One of the most common features that differentiates a cancerous cell from a healthy one is that in the malignant cell, the nucleus — the packet containing all the cell’s genetic material — is often enlarged relative to the gelatinous cytoplasm surrounding it.

High-frequency irreversible electroporation, or H-FIRE, uses short, intense electric pulses to perforate a cell’s protective membrane. H-FIRE is a modified version of irreversible electroporation, a technique first applied to cancer treatment by Rafael Davalos, a Virginia Tech professor of biomedical engineering and mechanics and an author of the new paper.

The research team had previously discovered that H-FIRE killed glioblastoma cells at higher rates than normal brain cells. They suspected that the malignant cells’ enlarged nuclei were contributing to the enhanced lethality.

To test their theory, the researchers treated malignant glioblastoma cells with ephrin.

Ephrin is typically found at relatively low levels in glioblastoma tissue compared with healthy brain tissue. At the same time, cancer cells have additional receptors for ephrin, so the molecule interacts readily with those cells.

When a glioblastoma cell is exposed to additional ephrin, its cytoplasm shrinks, making its nucleus bigger in comparison. In other words, it looks even more like a stereotypical cancer cell.

When the ephrin-treated glioblastoma cells were exposed to H-FIRE, they could be killed at lower voltages than were normally required for untreated cells.

And when the researchers applied H-FIRE pulses to a mixture of ephrin-treated malignant and normal cells, to approximate the conditions in real patient tissue, they found that while the ephrin treatment had lowered that lethal threshold for malignant cells, the lethal threshold for normal cells hadn't budged. The range of voltages at which cancer cells could be killed without damaging healthy ones had broadened.

The high-frequency pulses characteristic of H-FIRE can penetrate the cell’s interior, making its internal architecture a more relevant factor in its response. The researchers hypothesize that using ephrin to shrink the cell’s cytoplasm may increase the damage the electric pulses inflict on the cell’s interior.

“We’re enhancing the inherent selectivity we saw with H-FIRE by using ephrin to change the cell morphology,” explained Ivey, who recently defended her dissertation.  

In addition, ephrin may be effective against glioblastoma on its own. Verbridge’s group collaborates with a team led by Waldemar Debinski at the Brain Tumor Center of Excellence at Wake Forest Baptist Medical Center. Debinski’s group developed an ephrin-based therapy that uses the protein to deliver a bacterial toxin to brain tumor cells.

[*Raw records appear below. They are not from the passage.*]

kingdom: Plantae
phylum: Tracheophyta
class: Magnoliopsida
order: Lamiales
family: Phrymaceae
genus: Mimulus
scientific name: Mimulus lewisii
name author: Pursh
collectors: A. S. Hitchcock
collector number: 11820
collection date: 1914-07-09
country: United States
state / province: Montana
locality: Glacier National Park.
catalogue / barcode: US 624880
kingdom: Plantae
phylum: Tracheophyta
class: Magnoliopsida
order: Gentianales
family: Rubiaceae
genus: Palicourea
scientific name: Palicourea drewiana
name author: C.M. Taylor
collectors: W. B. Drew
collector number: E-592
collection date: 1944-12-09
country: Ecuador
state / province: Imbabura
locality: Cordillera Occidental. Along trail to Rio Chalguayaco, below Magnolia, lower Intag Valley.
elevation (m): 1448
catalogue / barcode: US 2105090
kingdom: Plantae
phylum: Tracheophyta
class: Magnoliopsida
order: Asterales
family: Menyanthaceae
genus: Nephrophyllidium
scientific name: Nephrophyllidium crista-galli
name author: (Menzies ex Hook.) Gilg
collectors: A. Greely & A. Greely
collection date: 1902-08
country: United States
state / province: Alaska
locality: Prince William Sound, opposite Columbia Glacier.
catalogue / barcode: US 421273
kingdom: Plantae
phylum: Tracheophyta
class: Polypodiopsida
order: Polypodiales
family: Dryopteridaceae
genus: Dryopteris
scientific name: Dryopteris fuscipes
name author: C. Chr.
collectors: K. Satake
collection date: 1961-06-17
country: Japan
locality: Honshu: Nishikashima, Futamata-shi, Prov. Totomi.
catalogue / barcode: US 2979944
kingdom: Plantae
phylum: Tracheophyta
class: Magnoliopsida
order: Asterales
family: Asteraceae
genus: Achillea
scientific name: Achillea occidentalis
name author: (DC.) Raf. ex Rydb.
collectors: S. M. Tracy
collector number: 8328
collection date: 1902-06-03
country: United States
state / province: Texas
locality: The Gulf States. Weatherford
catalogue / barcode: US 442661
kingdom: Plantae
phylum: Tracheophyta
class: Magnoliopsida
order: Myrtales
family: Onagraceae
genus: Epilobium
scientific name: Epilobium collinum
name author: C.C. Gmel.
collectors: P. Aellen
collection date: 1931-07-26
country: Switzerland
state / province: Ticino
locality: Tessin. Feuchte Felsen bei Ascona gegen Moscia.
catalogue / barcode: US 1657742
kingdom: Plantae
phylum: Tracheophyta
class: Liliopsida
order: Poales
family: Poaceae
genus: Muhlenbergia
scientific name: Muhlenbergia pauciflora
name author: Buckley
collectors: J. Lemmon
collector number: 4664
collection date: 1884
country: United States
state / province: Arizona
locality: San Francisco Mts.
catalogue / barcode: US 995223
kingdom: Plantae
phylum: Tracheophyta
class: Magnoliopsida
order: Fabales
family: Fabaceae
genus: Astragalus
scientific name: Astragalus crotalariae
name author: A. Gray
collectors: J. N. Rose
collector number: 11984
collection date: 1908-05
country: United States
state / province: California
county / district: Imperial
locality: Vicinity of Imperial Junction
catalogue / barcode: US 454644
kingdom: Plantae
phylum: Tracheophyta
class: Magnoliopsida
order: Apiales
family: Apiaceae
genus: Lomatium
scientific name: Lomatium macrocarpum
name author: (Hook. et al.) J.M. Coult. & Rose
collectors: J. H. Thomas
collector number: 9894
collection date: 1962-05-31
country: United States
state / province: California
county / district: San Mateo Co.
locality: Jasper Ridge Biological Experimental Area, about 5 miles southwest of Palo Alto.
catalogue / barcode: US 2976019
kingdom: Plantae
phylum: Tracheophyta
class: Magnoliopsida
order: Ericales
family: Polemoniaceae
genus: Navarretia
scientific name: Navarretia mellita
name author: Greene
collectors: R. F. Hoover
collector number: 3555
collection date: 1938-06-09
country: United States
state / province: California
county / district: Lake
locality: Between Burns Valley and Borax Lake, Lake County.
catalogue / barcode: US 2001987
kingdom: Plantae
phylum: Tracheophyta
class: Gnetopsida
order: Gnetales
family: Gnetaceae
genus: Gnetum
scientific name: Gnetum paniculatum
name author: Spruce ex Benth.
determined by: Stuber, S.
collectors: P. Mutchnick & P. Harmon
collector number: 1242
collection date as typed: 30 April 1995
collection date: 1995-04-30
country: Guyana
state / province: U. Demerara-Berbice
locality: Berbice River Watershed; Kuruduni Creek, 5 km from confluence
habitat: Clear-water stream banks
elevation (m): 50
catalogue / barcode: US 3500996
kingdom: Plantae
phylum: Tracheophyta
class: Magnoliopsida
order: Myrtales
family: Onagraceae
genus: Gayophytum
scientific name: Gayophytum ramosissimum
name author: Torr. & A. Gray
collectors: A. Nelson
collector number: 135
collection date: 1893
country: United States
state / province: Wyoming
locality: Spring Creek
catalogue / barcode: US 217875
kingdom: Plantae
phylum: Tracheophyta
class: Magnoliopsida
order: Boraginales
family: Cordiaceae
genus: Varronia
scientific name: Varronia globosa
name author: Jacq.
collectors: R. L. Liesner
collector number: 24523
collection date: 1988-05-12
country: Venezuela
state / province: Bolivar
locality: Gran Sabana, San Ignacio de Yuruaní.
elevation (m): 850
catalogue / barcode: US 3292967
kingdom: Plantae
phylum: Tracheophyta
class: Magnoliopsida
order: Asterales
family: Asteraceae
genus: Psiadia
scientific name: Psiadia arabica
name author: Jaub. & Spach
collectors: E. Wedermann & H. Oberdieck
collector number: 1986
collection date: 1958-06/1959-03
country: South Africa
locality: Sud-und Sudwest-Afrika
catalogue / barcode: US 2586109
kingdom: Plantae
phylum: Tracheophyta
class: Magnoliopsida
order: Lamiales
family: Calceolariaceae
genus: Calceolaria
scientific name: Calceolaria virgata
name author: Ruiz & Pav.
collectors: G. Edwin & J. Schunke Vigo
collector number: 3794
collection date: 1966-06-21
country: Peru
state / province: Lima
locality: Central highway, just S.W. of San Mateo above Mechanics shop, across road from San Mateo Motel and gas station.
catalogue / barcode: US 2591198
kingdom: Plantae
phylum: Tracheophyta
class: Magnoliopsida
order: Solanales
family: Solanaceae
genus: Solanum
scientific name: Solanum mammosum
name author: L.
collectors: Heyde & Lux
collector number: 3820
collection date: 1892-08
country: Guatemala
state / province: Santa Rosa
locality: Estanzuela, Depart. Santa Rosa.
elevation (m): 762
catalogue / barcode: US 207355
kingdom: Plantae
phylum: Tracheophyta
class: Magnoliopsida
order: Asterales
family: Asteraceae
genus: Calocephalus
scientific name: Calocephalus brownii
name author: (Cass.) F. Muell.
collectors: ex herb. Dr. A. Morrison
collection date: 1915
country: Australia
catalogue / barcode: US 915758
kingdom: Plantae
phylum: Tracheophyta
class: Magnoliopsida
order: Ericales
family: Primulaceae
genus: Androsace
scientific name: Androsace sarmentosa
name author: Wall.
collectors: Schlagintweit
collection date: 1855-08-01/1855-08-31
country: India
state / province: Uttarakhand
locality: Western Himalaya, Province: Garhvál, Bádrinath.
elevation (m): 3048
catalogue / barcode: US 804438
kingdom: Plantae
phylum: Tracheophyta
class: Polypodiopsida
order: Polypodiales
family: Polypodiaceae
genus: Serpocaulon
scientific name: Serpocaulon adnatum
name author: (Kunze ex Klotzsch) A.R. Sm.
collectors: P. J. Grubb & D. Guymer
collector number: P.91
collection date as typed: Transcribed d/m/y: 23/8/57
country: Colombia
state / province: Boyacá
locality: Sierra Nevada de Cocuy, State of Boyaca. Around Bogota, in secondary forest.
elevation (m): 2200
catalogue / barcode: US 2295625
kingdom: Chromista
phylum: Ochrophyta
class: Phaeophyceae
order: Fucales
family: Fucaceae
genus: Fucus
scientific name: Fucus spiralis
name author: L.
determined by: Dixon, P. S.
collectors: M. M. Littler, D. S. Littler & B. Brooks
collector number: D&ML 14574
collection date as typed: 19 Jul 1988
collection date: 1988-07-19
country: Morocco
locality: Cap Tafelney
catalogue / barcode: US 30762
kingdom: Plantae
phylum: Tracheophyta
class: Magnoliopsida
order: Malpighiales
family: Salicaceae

“Ultimately we could combine this drug, which has had impressive initial efficacy by itself, with H-FIRE,” Verbridge said. “Together they synergize.”

Irreversible electroporation (at lower frequencies) has been used in clinical settings to treat cancers of the liver and pancreas. The enhanced selectivity of the combined ephrin-H-FIRE treatment raises the possibility of using lower voltages for electroporation, reducing the risk to healthy cells without compromising the effectiveness of the treatment.

For glioblastoma, which rapidly invades healthy brain tissue, this would be especially useful around the diffuse edges of the tumor, where malignant cells are scattered among normal ones.

The researchers are continuing to investigate the mechanism underlying the synergy between ephrin and H-FIRE; they’re also moving towards clinical applications of the technique for treating glioblastoma.

Verbridge and Davalos have won a grant from the National Institutes of Health to pursue those applications, collaborating with John Roberston, a research professor of biomedical engineering and mechanics, and John Rossmeisl, a professor of neurology and neurosurgery at the Virginia-Maryland College of Veterinary Medicine.

Glioblastoma treatment is an active area of research across the university, pulling together faculty from the College of Engineering, the College of Science, the Virginia Tech Carilion Research Institute, and the Virginia-Maryland School of Veterinary Medicine.

Verbridge, Davalos, Ivey, and Robertson are all affiliated with the Virginia Tech - Wake Forest University School of Biomedical Engineering and Sciences, which is supported in part by the Institute for Critical Technology and Applied Science.